On December 20, lawmakers in Uganda passed an anti-homosexuality bill which states gays and lesbians can be imprisoned for life for certain acts – sex involving an HIV-infected person, sexual acts with minors and the disabled, repeated sex offences among consenting adults. According to the bill, a person who conducts a marriage ceremony for same-sex couples can also be sent to jail for seven years. Gay rights activists referred to the legislation as “the worst in the world”.

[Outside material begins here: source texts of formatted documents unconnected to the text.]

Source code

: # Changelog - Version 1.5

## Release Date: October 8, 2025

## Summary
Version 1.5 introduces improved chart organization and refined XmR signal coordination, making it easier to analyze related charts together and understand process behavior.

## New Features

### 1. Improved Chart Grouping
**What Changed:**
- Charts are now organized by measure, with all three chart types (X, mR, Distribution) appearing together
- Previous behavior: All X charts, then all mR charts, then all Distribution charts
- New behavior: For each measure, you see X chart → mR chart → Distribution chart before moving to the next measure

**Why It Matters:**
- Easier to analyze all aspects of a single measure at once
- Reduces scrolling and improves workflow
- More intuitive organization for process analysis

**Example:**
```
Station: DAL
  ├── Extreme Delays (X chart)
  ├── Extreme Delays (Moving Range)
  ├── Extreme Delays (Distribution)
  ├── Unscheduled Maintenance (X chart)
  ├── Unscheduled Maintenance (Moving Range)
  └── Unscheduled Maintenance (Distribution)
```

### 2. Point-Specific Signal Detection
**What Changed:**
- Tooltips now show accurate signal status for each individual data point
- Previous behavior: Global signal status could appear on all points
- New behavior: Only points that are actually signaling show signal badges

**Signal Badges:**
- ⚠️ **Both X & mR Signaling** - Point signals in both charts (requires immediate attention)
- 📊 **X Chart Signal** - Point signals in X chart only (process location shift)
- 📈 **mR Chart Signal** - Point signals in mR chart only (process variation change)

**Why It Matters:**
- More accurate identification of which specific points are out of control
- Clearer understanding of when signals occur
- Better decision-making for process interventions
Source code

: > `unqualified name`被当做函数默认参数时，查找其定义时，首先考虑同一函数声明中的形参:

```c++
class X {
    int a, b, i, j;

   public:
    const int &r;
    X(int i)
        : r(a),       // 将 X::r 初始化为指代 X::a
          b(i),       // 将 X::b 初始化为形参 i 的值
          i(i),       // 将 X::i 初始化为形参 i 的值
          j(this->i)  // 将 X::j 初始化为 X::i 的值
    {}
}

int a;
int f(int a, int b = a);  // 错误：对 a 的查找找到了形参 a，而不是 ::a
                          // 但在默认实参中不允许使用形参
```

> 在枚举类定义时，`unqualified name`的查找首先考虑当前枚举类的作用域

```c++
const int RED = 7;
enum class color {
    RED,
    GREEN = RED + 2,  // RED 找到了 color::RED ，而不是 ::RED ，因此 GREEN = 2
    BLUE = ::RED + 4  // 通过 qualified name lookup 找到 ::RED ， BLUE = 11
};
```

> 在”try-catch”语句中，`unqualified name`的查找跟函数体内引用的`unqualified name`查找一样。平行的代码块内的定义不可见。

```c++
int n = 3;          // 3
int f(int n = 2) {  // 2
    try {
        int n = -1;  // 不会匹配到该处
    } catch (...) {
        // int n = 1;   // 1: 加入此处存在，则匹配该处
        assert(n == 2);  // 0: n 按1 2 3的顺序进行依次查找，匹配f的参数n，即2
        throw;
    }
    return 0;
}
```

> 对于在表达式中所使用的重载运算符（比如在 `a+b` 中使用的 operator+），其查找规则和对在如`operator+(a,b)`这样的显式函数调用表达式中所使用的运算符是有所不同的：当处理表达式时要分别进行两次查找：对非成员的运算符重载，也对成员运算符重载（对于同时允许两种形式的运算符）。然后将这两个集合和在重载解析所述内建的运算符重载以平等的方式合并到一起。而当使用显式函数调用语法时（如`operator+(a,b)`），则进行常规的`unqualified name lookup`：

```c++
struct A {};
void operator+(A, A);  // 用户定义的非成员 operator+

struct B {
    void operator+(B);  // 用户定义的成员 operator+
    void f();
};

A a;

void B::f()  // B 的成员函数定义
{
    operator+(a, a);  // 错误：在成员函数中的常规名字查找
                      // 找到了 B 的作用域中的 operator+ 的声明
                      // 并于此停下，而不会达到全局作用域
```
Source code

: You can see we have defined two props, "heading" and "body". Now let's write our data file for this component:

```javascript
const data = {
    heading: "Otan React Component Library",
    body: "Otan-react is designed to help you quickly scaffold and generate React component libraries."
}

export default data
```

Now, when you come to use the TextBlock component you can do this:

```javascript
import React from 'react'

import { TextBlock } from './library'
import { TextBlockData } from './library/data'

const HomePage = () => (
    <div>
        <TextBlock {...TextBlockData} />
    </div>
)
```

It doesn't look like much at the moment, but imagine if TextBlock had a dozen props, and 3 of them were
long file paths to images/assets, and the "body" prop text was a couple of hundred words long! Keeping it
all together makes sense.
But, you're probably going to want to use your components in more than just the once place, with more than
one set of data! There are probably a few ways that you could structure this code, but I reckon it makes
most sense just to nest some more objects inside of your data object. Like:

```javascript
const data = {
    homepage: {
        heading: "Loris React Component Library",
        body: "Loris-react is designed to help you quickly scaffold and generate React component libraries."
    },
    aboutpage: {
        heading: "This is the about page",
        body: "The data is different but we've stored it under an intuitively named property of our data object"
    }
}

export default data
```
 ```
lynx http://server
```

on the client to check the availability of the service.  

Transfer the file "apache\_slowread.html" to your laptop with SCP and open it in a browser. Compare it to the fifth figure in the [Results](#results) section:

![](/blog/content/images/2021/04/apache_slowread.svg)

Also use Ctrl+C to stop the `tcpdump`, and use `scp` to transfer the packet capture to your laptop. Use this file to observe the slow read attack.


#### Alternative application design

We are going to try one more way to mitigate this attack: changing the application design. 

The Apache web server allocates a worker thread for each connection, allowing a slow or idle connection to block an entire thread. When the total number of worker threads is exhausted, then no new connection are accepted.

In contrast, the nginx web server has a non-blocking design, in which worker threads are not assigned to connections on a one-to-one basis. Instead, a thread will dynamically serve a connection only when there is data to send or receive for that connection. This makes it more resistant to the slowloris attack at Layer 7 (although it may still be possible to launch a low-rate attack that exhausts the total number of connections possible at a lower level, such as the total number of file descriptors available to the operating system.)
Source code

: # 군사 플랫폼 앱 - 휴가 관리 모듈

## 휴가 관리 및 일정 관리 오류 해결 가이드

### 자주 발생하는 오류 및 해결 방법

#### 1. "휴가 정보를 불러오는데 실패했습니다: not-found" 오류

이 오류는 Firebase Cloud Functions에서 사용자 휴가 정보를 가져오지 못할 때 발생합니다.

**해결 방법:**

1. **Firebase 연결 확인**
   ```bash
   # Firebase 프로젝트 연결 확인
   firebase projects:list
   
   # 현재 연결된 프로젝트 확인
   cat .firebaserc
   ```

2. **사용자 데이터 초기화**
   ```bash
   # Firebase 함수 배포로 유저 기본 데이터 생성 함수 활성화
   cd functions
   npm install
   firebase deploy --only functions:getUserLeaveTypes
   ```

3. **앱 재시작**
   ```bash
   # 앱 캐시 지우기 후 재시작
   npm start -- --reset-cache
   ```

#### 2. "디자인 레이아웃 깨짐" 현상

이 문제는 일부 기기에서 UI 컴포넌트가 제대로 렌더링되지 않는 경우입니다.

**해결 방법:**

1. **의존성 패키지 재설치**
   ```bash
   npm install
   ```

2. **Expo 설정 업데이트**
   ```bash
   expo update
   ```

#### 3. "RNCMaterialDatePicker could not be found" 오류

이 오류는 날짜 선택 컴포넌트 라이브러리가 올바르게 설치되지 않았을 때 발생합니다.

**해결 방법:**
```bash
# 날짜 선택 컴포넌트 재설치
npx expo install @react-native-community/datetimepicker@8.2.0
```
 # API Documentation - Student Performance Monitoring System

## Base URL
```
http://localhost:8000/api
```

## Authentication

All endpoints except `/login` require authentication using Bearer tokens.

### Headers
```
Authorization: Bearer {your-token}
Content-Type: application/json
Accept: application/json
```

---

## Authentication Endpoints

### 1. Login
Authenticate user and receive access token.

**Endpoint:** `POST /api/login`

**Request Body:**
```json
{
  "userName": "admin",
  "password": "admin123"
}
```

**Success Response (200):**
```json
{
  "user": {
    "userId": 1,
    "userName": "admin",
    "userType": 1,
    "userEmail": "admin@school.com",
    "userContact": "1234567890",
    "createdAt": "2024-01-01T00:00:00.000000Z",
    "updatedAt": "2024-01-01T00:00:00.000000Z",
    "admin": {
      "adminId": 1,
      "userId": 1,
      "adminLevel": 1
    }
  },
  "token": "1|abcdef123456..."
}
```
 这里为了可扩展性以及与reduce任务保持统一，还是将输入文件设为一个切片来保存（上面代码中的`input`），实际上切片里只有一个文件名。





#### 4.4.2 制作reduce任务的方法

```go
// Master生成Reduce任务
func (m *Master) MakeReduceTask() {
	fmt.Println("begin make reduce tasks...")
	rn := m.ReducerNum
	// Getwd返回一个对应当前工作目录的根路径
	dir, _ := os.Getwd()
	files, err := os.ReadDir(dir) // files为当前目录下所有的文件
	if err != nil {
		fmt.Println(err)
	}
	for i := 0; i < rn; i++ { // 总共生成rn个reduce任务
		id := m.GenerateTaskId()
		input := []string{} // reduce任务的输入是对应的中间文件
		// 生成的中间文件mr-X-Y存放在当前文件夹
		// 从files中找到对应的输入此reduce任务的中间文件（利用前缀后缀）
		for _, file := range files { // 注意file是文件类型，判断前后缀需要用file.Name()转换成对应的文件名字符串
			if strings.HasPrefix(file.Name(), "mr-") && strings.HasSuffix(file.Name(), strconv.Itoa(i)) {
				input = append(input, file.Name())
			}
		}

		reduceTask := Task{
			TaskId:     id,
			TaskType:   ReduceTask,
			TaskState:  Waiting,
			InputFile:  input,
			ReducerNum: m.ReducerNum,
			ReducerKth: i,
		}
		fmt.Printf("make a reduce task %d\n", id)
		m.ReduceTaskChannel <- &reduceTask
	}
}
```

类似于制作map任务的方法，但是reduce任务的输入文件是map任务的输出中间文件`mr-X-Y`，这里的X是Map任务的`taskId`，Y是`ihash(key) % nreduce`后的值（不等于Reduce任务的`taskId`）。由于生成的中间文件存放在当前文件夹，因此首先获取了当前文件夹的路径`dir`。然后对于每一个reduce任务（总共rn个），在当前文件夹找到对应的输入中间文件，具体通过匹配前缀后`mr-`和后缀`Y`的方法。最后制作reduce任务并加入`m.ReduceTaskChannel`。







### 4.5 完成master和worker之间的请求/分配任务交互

David Bahati, the lawmaker who wrote the bill, said that the legislation was important to defend Uganda’s culture and the future of its children. When the bill was introduced in 2009, it included a death penalty but that was removed before the parliament passed the revised version on Friday. For the bill to become a law, President Yoweri Museveni must sign it within 30 days. In the past, Museveni has spoken disapprovingly of the queer community but recently, he appears to have taken a softer stance.
“In our society there were a few homosexuals. There was no persecution, no killings and no marginalization of these people but they were regarded as deviants. Sex among Africans, including heterosexuals, is confidential. If I am to kiss my wife in public, I would lose an election in Uganda,” he said.
Frank Mugisha, a well-known gay activist in Uganda has requested the president not to sign the bill. “It will open a new era of fear and persecution. If this law is signed by President Museveni, I'd be thrown in jail for life and in all likelihood killed,” said Mugisha.
Gay rights groups in the United States have denounced the bill. Human Right First has urged United States President, Barack Obama to ask Museveni not to sign the bill into law. According to a report released by Amnesty International, homosexuality is a taboo subject in Africa and approximately 70 percent of the continent criminalizes homosexual activities.